Exercises:
1. In the book review below, rewrite the paragraph that begins "Riley does a good job of explaining" as a short bulleted list that keeps its main facts.
2. List every person named in the book review below.
3. According to the book review below, what is the price of the book?

Text passage:
Whatever Shall I Wear?

By Mara Riley, illus. by Cathy Johnson

49 pages, 8-1/2" X 11": $12.95

Reviewed by Linda Scurlock for MUZZLELOADER. Published in November/December 2004 issue.

 

 

    For women just starting out in reenacting, Mara Riley has written a book that they will find tremendously helpful. I wish there had been such a book years ago when I was trying to answer the question “whatever shall I wear?” As Riley says in her introduction, Whatever Shall I Wear? “is meant as a basic guide for women getting into historic reenactment and those wanting to hone their impressions.”

Riley’s aim is to help the beginner get together an accurate wardrobe as simply as possible. As Riley says, “If you start out with the basic wardrobe in this book, you’ll have a reasonably accurate outfit, and once you get a better feel for what’s what you can choose the individual details you prefer.” To avoid overwhelming the reader with information on clothing construction, “this guide gives one or two common and correct methods, not all of them” (1).

Riley’s book is directed to the woman who wants to portray an 18th century colonist, particularly one of English ancestry. Her text is necessarily succinct in so short a book, but nonetheless thorough. The book addresses each component of a woman’s wardrobe in a page or two of text that is accompanied by numerous illustrations drawn by Cathy Johnson. Many of Johnson’s line drawings were taken from historic works, identified alongside the drawing, illustrating how important historic artwork is to the reenactor.

Riley does a good job of explaining the difference between 18th and 21st century terminology as it relates to clothing, sewing and fabric. She begins the book with a discussion of 18th century textiles, including fiber content and weave. She briefly discusses prints, stripes and checks, explaining why they are or are not correct for the period, and then describes the types of stitches used on historic clothing and colors commonly available.

The bulk of the text, of course, concerns the garments comprising a common woman’s wardrobe. Riley basically progresses from underwear to outerwear, including: shift, petticoat, pockets, stays and jumps, bed gown, short gown, jacket, gown, apron, handkerchief, cap, hat, stockings and garters, cloaks, and mitts. She even addresses makeup, hairstyles and jewelry. For each item of clothing, she makes appropriate fabric suggestions, including fiber content.

Data section:
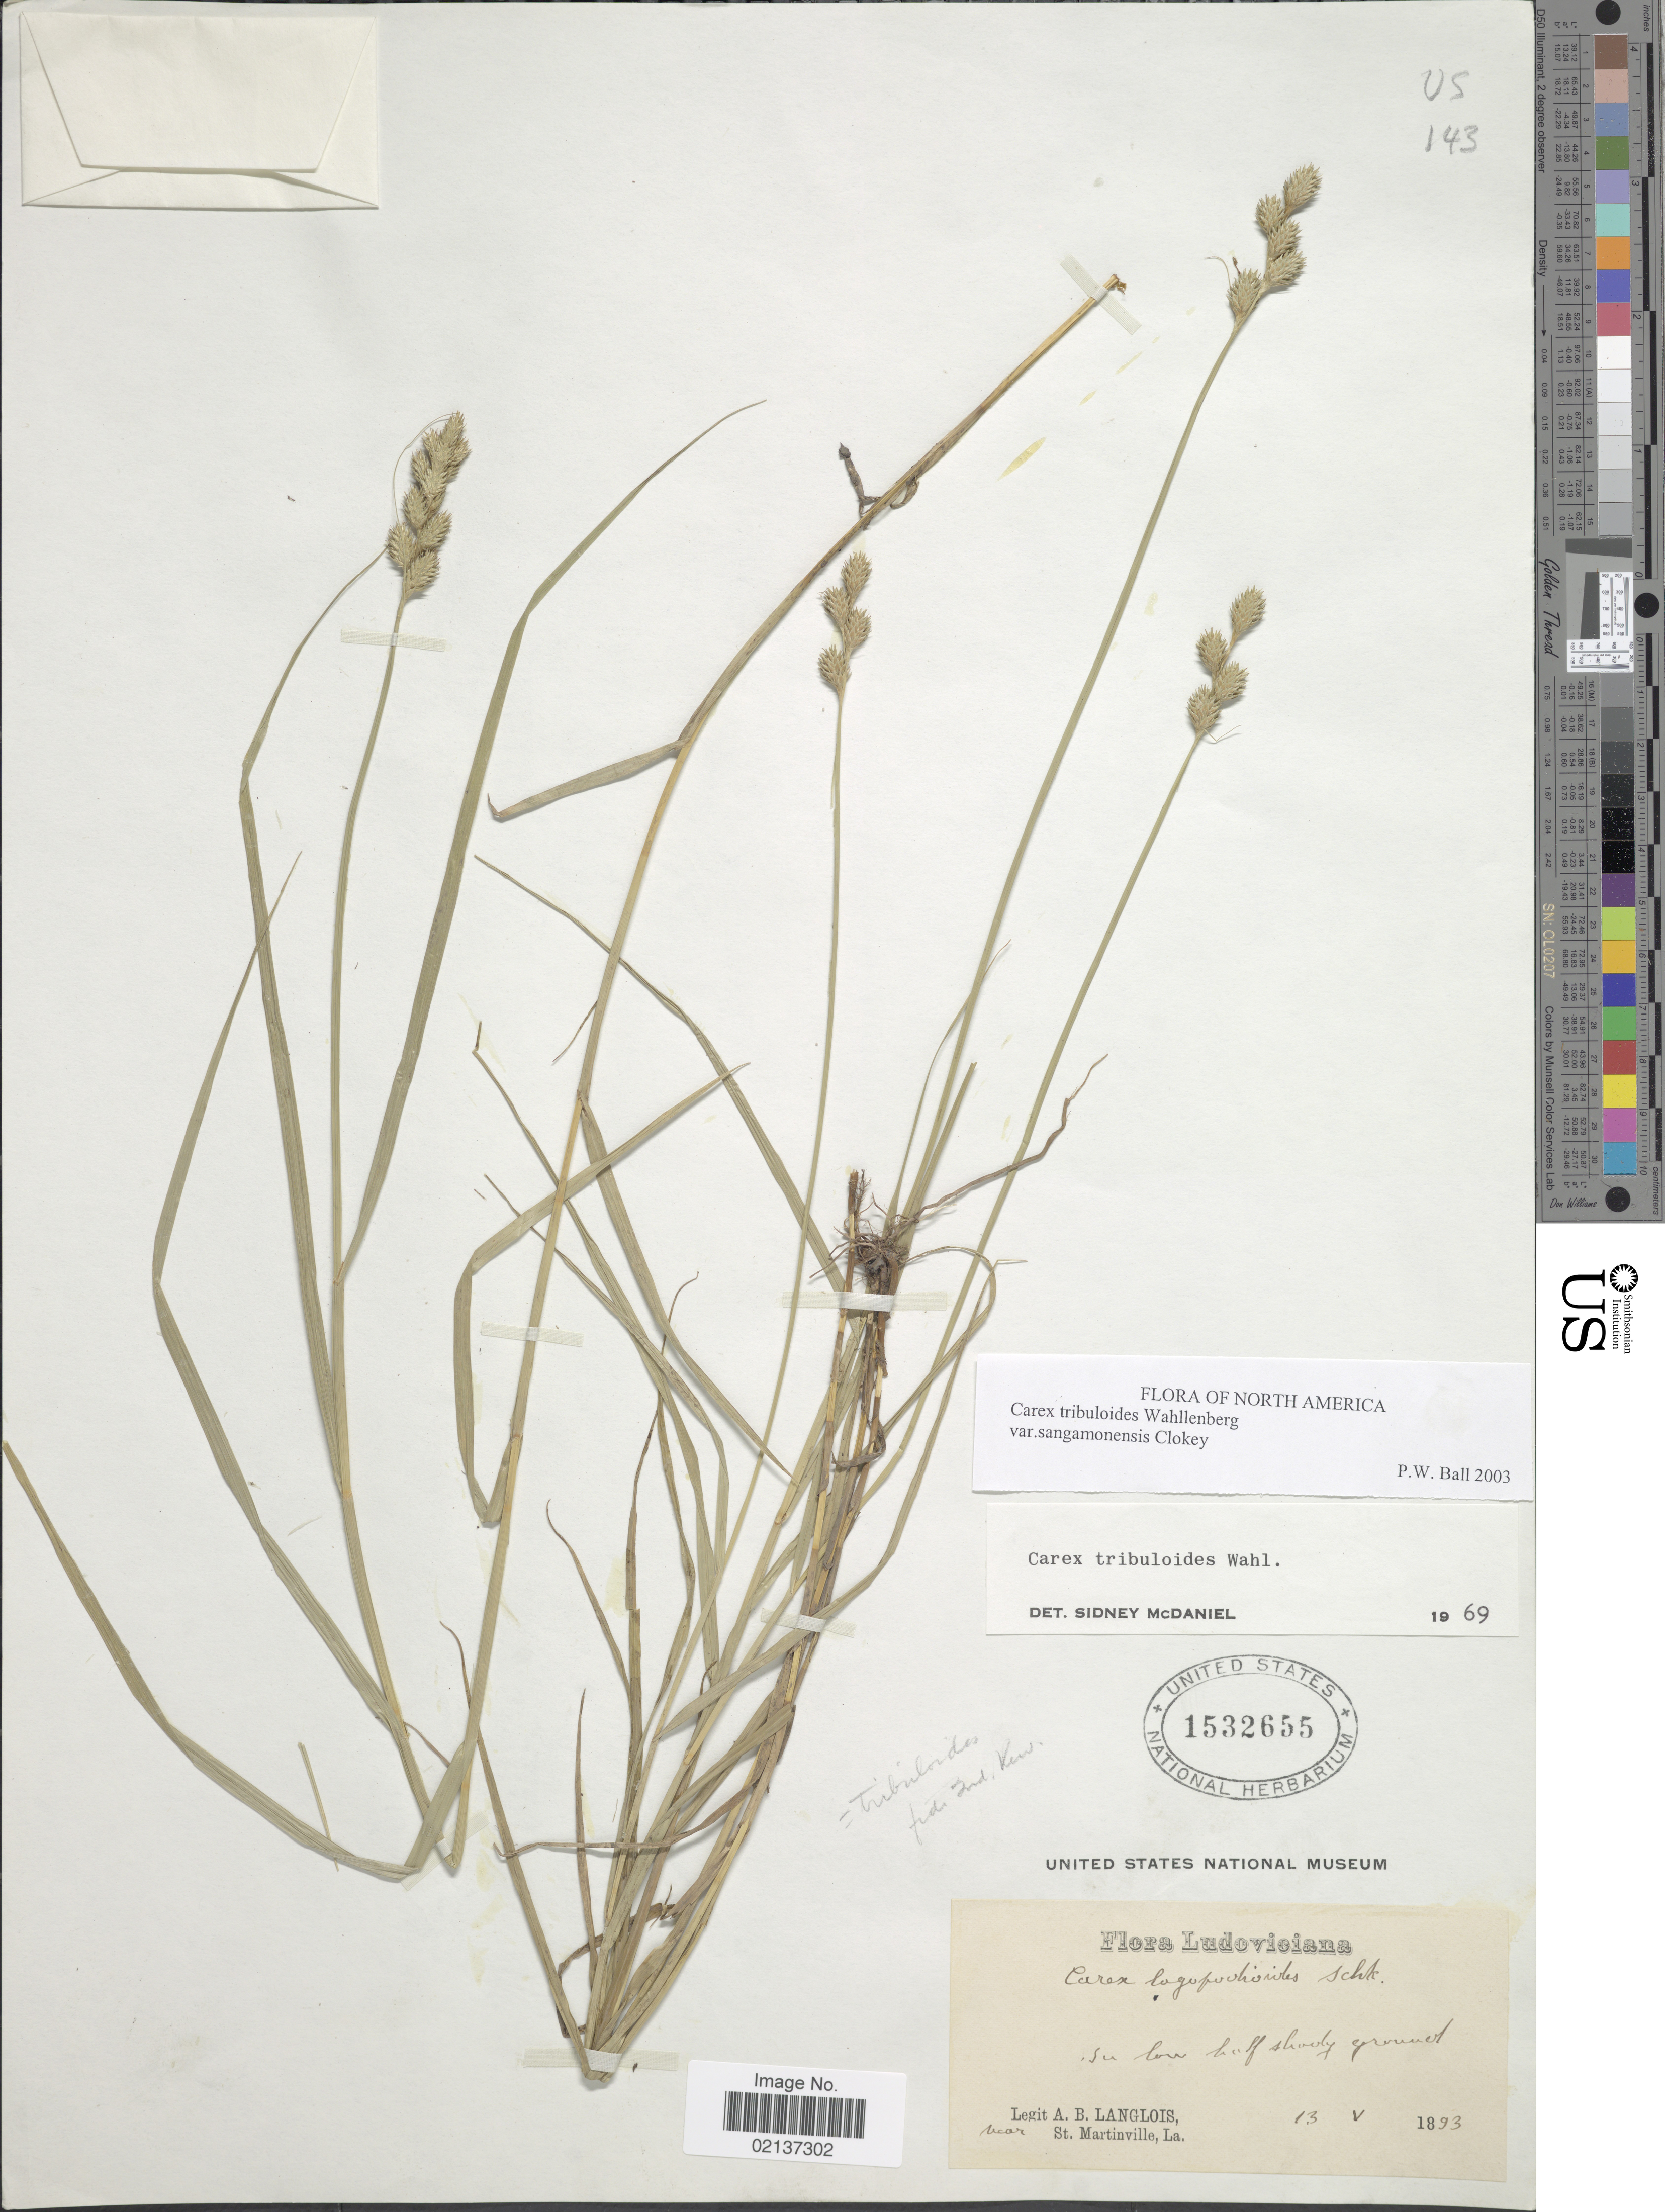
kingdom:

Expected outputs:
1.
- Riley clearly explains how 18th- and 21st-century terms for clothing, sewing, and fabric differ.
- The book opens with 18th-century textiles, including fiber content and weave.
- It briefly covers prints, stripes, and checks, and explains why each is or is not correct for the period.
- It describes the stitches used on historic clothing and the colors commonly available.

2. Mara Riley, Cathy Johnson, Linda Scurlock

3. $12.95